Ten new amphibian species discovered in Colombia

Posted: 2 February 2009

Scientists today announced the discovery of 10 amphibians believed to be new to science, including a spiky-skinned, orange-legged rain frog, three poison dart frogs and three glass frogs, so called because their transparent skin can reveal internal organs.

Glass frog
Glass frog
This glass frog of the Cochranella genus is among the discoveries. Credit: © Conservation International Colombia/Marco Rada
The species were discovered during a recent Rapid Assessment Program (RAP) expedition in Colombia's mountainous Tacarcuna area of the Darien, near the border with Panama. The expedition was led by herpetologists from Conservation International (CI) in Colombia and ornithologists from the Ecotrópico Foundation, with the support of the local Emberá community of Eyakera.

Over a period of three-weeks, the scientists identified approximately 60 species of amphibians, 20 reptiles and almost 120 species of birds, many of them apparently found nowhere else.

The potentially new species of amphibians include three glass frogs of the Nymphargus, Cochranella and Centrolene genera; three poison frogs of the Dendrobatidae family (Colostethus, Ranitomeya and Anomaloglossus genera), one harlequin frog of the Atelopus genus, two species of rain frogs of the Pristimantis genera and one salamander of the Bolitoglossa genus. Colombia holds one of the most diverse amphibian communities in the world, with 754 species currently recorded.

In addition to the new discoveries, the expedition recorded the presence of large mammals such as Baird's tapir (Tapirus bairdii), listed on the IUCN Red List as Endangered in Colombia, and four species of monkeys, including Geoffroy's spider monkey (Ateles geoffroyi), Geoffroy's tamarin or red crested bare-faced tamarin (Saguinus geoffroyi), white-throated capuchin or Gorgona white-fronted capuchin (Cebus capucinus) and the mantled howler monkey (Alouatta palliata). They also found populations of white-lipped peccary (Tayassu pecari).

"Once more we confirm we are leaders in natural diversity and not only in our region but in the world. Without a doubt this discovery represents a great milestone for science and human health," said Colombia's Minister of Environment Juan Lozano.

Records from a data source
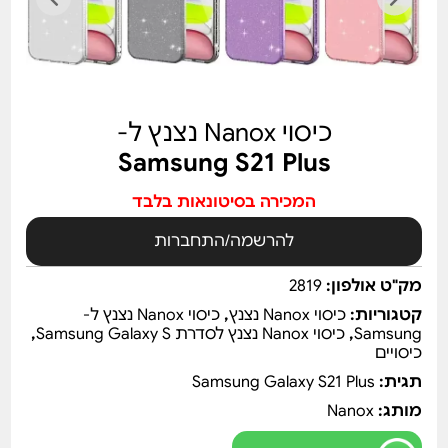
כיסוי Nanox נצנץ ל-
Samsung S21 Plus
המכירה בסיטונאות בלבד
להרשמה/התחברות
מק"ט אולפון:
2819
קטגוריות:
כיסוי Nanox נצנץ
,
כיסוי Nanox נצנץ ל-
Samsung
,
כיסוי Nanox נצנץ לסדרת Samsung Galaxy S
,
כיסויים
תגית:
Samsung Galaxy S21 Plus
מותג:
Nanox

Tasks and exercises:
1) Can you repeat the article on the Colombian amphibian discoveries word for word, everything from "The potentially new" down to "species currently recorded."?
2) In the article on the Colombian amphibian discoveries:
(a) How long did the expedition last?
(b) How many amphibian species are currently recorded in Colombia?
(c) Which local community supported the expedition?
3) Could you resume the article on the Colombian amphibian discoveries, writing on from its final sentence?

Numbered responses:
1)
The potentially new species of amphibians include three glass frogs of the Nymphargus, Cochranella and Centrolene genera; three poison frogs of the Dendrobatidae family (Colostethus, Ranitomeya and Anomaloglossus genera), one harlequin frog of the Atelopus genus, two species of rain frogs of the Pristimantis genera and one salamander of the Bolitoglossa genus. Colombia holds one of the most diverse amphibian communities in the world, with 754 species currently recorded.

2)
(a) Three weeks.
(b) 754.
(c) The Emberá community of Eyakera.

3)
Poison frog
Poison frog
A poison frog from the Dendrobatidae family potentially new to science discovered in the hills of Tacarcuna, a mountainous area on the border of Colombia with Panama. Credit: © Conservation International Colombia/ Marco Rada
Scientists consider amphibians important indicators of ecosystem health. With porous, absorbent skin, they often provide early warnings of environmental degradation caused by acid rain, or contamination from heavy metals and pesticides that can also harm people. Amphibians help control the spread of many diseases, such as malaria and dengue fever, because they eat the insects that deliver these diseases to human populations. In addition, amphibians are extremely susceptible to unusual weather variations, with many species impacted by climate change.

"Without a doubt this region is a true Noah's Ark. The high number of new amphibian species found is a sign of hope, even with the serious threat of extinction that this animal group faces in many other regions of the country and the world," said Jose Vicente Rodriguez-Mahecha Scientific Director of CI-Colombia.

This area of the Darien is isolated from the Andes Mountain range. It is recognized as a center of endemism and valuable for its high biological diversity. Historically it has served as a bridge for flora and fauna exchange between North and South America.

Although the natural cover of the Darien region is currently relatively undisturbed, it faces many threats and is undergoing rapid landscape transformation, mainly due to selective wood extraction, extensive cattle ranching, illicit crop cultivation, hunting, mining and habitat fragmentation. Between 25 and 30 per cent of the natural vegetation of the area is being deforested, especially in the lowlands and alluvial plains.